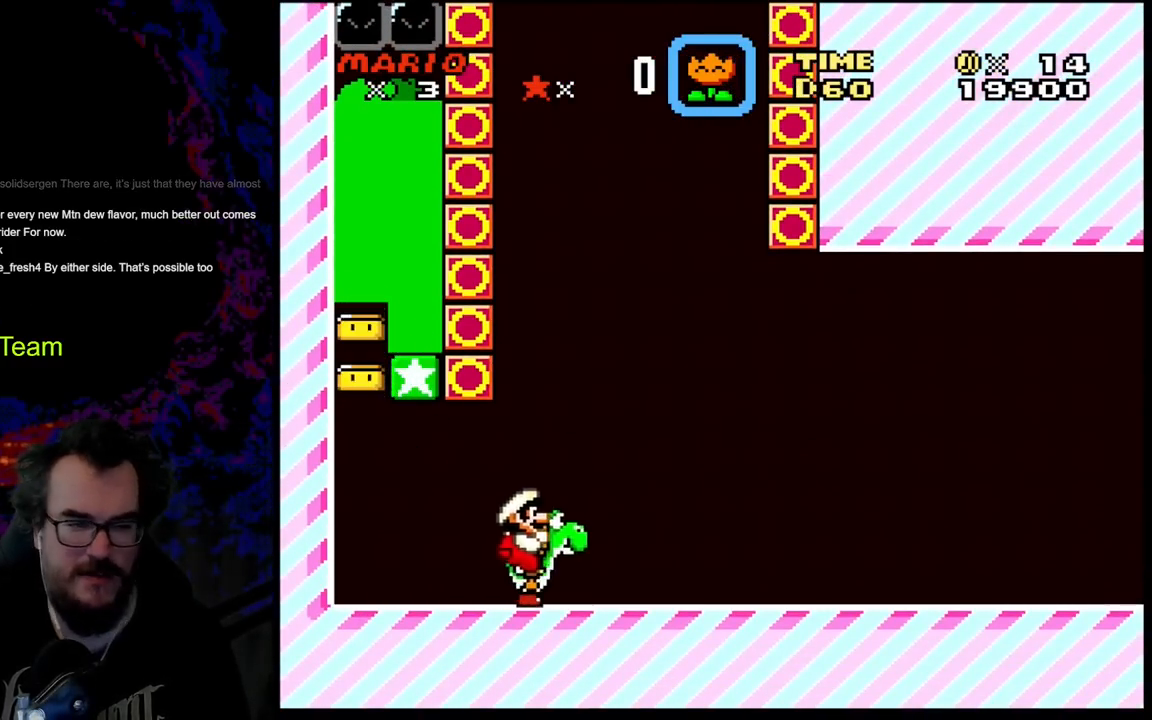
{"buttons": ["Y", "DPAD_LEFT"], "events": [[167, "DPAD_LEFT", "down"], [167, "DPAD_RIGHT", "up"]]}
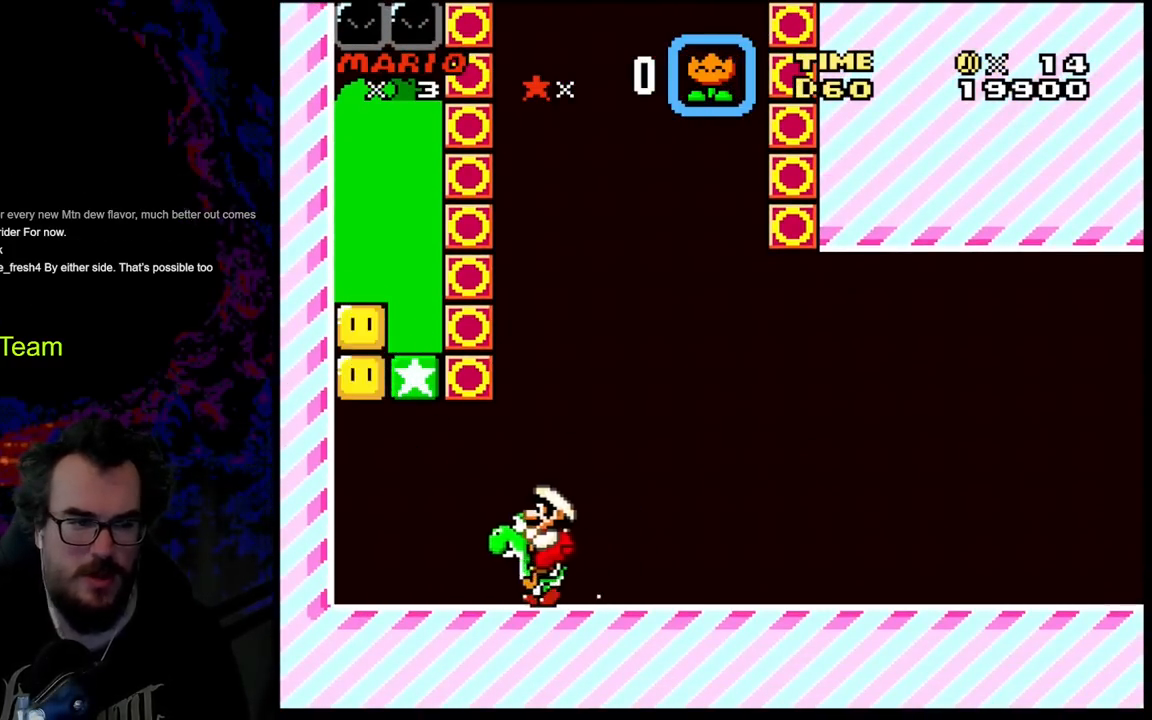
{"buttons": ["B", "Y", "DPAD_LEFT"], "events": [[367, "B", "down"]]}
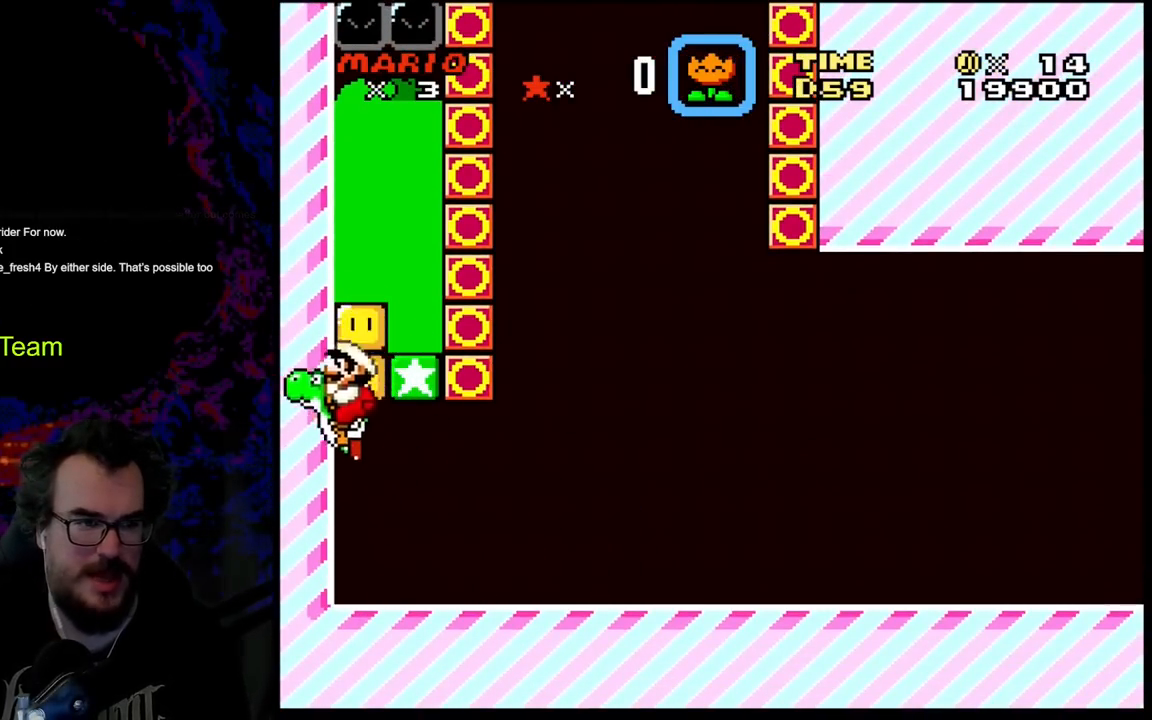
{"buttons": ["B", "Y", "DPAD_RIGHT"], "events": [[17, "DPAD_LEFT", "up"], [117, "DPAD_RIGHT", "down"], [317, "B", "up"], [467, "B", "down"]]}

•••••

→ **TASK TO COMPLETE**:
Everything in the listing must be restated word for word, except for the pictures.

→ **RESPONSE TO THIS TASK**:
{"buttons": ["Y", "DPAD_LEFT"], "events": [[167, "DPAD_LEFT", "down"], [167, "DPAD_RIGHT", "up"]]}
{"buttons": ["B", "Y", "DPAD_LEFT"], "events": [[367, "B", "down"]]}
{"buttons": ["B", "Y", "DPAD_RIGHT"], "events": [[17, "DPAD_LEFT", "up"], [117, "DPAD_RIGHT", "down"], [317, "B", "up"], [467, "B", "down"]]}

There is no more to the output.